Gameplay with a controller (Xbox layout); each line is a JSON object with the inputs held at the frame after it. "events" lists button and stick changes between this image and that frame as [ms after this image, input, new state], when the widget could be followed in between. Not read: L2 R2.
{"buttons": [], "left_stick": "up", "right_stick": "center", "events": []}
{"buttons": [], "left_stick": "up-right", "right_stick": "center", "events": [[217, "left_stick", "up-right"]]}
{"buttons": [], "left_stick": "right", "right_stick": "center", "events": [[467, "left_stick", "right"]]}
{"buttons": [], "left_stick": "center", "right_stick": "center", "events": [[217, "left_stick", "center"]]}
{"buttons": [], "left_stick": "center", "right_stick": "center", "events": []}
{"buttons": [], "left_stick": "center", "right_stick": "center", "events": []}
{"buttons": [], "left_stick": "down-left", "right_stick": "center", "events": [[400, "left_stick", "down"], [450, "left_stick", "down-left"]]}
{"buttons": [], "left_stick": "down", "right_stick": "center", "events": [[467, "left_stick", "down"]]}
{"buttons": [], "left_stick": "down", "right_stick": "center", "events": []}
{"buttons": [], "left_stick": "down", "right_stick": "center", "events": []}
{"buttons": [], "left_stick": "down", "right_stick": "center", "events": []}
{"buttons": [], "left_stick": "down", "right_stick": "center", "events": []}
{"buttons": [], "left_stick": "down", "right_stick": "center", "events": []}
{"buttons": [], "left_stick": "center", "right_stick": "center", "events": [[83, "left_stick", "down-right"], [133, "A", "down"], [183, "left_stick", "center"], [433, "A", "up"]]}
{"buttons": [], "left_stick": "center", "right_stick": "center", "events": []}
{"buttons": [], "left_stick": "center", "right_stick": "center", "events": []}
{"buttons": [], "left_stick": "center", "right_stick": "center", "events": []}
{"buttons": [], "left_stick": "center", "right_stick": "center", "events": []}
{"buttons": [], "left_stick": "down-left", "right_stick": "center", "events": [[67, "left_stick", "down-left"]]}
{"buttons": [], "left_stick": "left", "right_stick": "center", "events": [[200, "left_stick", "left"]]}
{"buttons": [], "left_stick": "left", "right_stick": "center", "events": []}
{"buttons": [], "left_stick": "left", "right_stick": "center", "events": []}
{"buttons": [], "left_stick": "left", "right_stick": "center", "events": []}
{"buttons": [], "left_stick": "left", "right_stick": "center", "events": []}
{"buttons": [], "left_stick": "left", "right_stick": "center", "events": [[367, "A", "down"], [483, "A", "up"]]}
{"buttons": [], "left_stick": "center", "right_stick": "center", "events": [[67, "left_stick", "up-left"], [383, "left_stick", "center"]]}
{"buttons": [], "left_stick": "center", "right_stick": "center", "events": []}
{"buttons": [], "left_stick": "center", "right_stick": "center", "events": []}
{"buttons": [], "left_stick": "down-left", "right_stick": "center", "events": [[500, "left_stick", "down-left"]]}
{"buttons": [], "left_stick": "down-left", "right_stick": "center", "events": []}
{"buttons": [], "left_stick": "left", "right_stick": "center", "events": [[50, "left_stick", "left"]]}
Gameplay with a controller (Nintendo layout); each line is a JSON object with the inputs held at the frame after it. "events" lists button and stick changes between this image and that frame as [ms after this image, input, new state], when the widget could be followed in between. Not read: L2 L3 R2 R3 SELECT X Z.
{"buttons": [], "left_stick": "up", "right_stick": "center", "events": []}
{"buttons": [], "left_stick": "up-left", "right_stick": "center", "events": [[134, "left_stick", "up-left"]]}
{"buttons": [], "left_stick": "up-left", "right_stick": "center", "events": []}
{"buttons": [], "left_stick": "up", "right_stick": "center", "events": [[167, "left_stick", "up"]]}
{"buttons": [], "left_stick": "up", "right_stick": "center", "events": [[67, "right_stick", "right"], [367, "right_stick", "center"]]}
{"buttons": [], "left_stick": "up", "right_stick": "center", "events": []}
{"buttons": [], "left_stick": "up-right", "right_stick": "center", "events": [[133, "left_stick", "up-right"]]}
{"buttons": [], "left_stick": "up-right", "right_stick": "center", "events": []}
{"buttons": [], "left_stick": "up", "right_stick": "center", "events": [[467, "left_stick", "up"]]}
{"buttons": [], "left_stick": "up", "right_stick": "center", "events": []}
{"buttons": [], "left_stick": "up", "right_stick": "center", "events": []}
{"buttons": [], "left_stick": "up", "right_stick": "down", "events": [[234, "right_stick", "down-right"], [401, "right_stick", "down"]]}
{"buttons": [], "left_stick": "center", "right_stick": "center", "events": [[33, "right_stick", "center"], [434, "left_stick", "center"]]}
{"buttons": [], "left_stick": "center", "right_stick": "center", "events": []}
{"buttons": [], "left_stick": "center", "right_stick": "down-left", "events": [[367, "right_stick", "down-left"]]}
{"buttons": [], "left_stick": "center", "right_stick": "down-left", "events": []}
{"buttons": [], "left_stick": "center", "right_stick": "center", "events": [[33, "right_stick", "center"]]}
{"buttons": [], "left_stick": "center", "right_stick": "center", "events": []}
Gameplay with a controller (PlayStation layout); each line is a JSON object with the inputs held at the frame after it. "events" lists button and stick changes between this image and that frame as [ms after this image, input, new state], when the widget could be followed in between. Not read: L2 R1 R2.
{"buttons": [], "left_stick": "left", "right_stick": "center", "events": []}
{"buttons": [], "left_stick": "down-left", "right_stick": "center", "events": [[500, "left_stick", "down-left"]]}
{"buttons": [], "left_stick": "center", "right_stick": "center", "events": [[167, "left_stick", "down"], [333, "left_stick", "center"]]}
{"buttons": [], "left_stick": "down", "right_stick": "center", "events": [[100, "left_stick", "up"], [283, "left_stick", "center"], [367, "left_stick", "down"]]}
□ □ □ □ □ □ □
Give all of the lines above again, exactly as they are.

Gameplay with a controller (Xbox layout); each line is a JSON object with the inputs held at the frame after it. "events" lists button and stick changes between this image and that frame as [ms after this image, input, new state], when the widget could be followed in between. Not read: L2 R2.
{"buttons": [], "left_stick": "up", "right_stick": "center", "events": []}
{"buttons": [], "left_stick": "up-right", "right_stick": "center", "events": [[217, "left_stick", "up-right"]]}
{"buttons": [], "left_stick": "right", "right_stick": "center", "events": [[467, "left_stick", "right"]]}
{"buttons": [], "left_stick": "center", "right_stick": "center", "events": [[217, "left_stick", "center"]]}
{"buttons": [], "left_stick": "center", "right_stick": "center", "events": []}
{"buttons": [], "left_stick": "center", "right_stick": "center", "events": []}
{"buttons": [], "left_stick": "down-left", "right_stick": "center", "events": [[400, "left_stick", "down"], [450, "left_stick", "down-left"]]}
{"buttons": [], "left_stick": "down", "right_stick": "center", "events": [[467, "left_stick", "down"]]}
{"buttons": [], "left_stick": "down", "right_stick": "center", "events": []}
{"buttons": [], "left_stick": "down", "right_stick": "center", "events": []}
{"buttons": [], "left_stick": "down", "right_stick": "center", "events": []}
{"buttons": [], "left_stick": "down", "right_stick": "center", "events": []}
{"buttons": [], "left_stick": "down", "right_stick": "center", "events": []}
{"buttons": [], "left_stick": "center", "right_stick": "center", "events": [[83, "left_stick", "down-right"], [133, "A", "down"], [183, "left_stick", "center"], [433, "A", "up"]]}
{"buttons": [], "left_stick": "center", "right_stick": "center", "events": []}
{"buttons": [], "left_stick": "center", "right_stick": "center", "events": []}
{"buttons": [], "left_stick": "center", "right_stick": "center", "events": []}
{"buttons": [], "left_stick": "center", "right_stick": "center", "events": []}
{"buttons": [], "left_stick": "down-left", "right_stick": "center", "events": [[67, "left_stick", "down-left"]]}
{"buttons": [], "left_stick": "left", "right_stick": "center", "events": [[200, "left_stick", "left"]]}
{"buttons": [], "left_stick": "left", "right_stick": "center", "events": []}
{"buttons": [], "left_stick": "left", "right_stick": "center", "events": []}
{"buttons": [], "left_stick": "left", "right_stick": "center", "events": []}
{"buttons": [], "left_stick": "left", "right_stick": "center", "events": []}
{"buttons": [], "left_stick": "left", "right_stick": "center", "events": [[367, "A", "down"], [483, "A", "up"]]}
{"buttons": [], "left_stick": "center", "right_stick": "center", "events": [[67, "left_stick", "up-left"], [383, "left_stick", "center"]]}
{"buttons": [], "left_stick": "center", "right_stick": "center", "events": []}
{"buttons": [], "left_stick": "center", "right_stick": "center", "events": []}
{"buttons": [], "left_stick": "down-left", "right_stick": "center", "events": [[500, "left_stick", "down-left"]]}
{"buttons": [], "left_stick": "down-left", "right_stick": "center", "events": []}
{"buttons": [], "left_stick": "left", "right_stick": "center", "events": [[50, "left_stick", "left"]]}
Gameplay with a controller (Nintendo layout); each line is a JSON object with the inputs held at the frame after it. "events" lists button and stick changes between this image and that frame as [ms after this image, input, new state], when the widget could be followed in between. Not read: L2 L3 R2 R3 SELECT X Z.
{"buttons": [], "left_stick": "up", "right_stick": "center", "events": []}
{"buttons": [], "left_stick": "up-left", "right_stick": "center", "events": [[134, "left_stick", "up-left"]]}
{"buttons": [], "left_stick": "up-left", "right_stick": "center", "events": []}
{"buttons": [], "left_stick": "up", "right_stick": "center", "events": [[167, "left_stick", "up"]]}
{"buttons": [], "left_stick": "up", "right_stick": "center", "events": [[67, "right_stick", "right"], [367, "right_stick", "center"]]}
{"buttons": [], "left_stick": "up", "right_stick": "center", "events": []}
{"buttons": [], "left_stick": "up-right", "right_stick": "center", "events": [[133, "left_stick", "up-right"]]}
{"buttons": [], "left_stick": "up-right", "right_stick": "center", "events": []}
{"buttons": [], "left_stick": "up", "right_stick": "center", "events": [[467, "left_stick", "up"]]}
{"buttons": [], "left_stick": "up", "right_stick": "center", "events": []}
{"buttons": [], "left_stick": "up", "right_stick": "center", "events": []}
{"buttons": [], "left_stick": "up", "right_stick": "down", "events": [[234, "right_stick", "down-right"], [401, "right_stick", "down"]]}
{"buttons": [], "left_stick": "center", "right_stick": "center", "events": [[33, "right_stick", "center"], [434, "left_stick", "center"]]}
{"buttons": [], "left_stick": "center", "right_stick": "center", "events": []}
{"buttons": [], "left_stick": "center", "right_stick": "down-left", "events": [[367, "right_stick", "down-left"]]}
{"buttons": [], "left_stick": "center", "right_stick": "down-left", "events": []}
{"buttons": [], "left_stick": "center", "right_stick": "center", "events": [[33, "right_stick", "center"]]}
{"buttons": [], "left_stick": "center", "right_stick": "center", "events": []}
Gameplay with a controller (PlayStation layout); each line is a JSON object with the inputs held at the frame after it. "events" lists button and stick changes between this image and that frame as [ms after this image, input, new state], when the widget could be followed in between. Not read: L2 R1 R2.
{"buttons": [], "left_stick": "left", "right_stick": "center", "events": []}
{"buttons": [], "left_stick": "down-left", "right_stick": "center", "events": [[500, "left_stick", "down-left"]]}
{"buttons": [], "left_stick": "center", "right_stick": "center", "events": [[167, "left_stick", "down"], [333, "left_stick", "center"]]}
{"buttons": [], "left_stick": "down", "right_stick": "center", "events": [[100, "left_stick", "up"], [283, "left_stick", "center"], [367, "left_stick", "down"]]}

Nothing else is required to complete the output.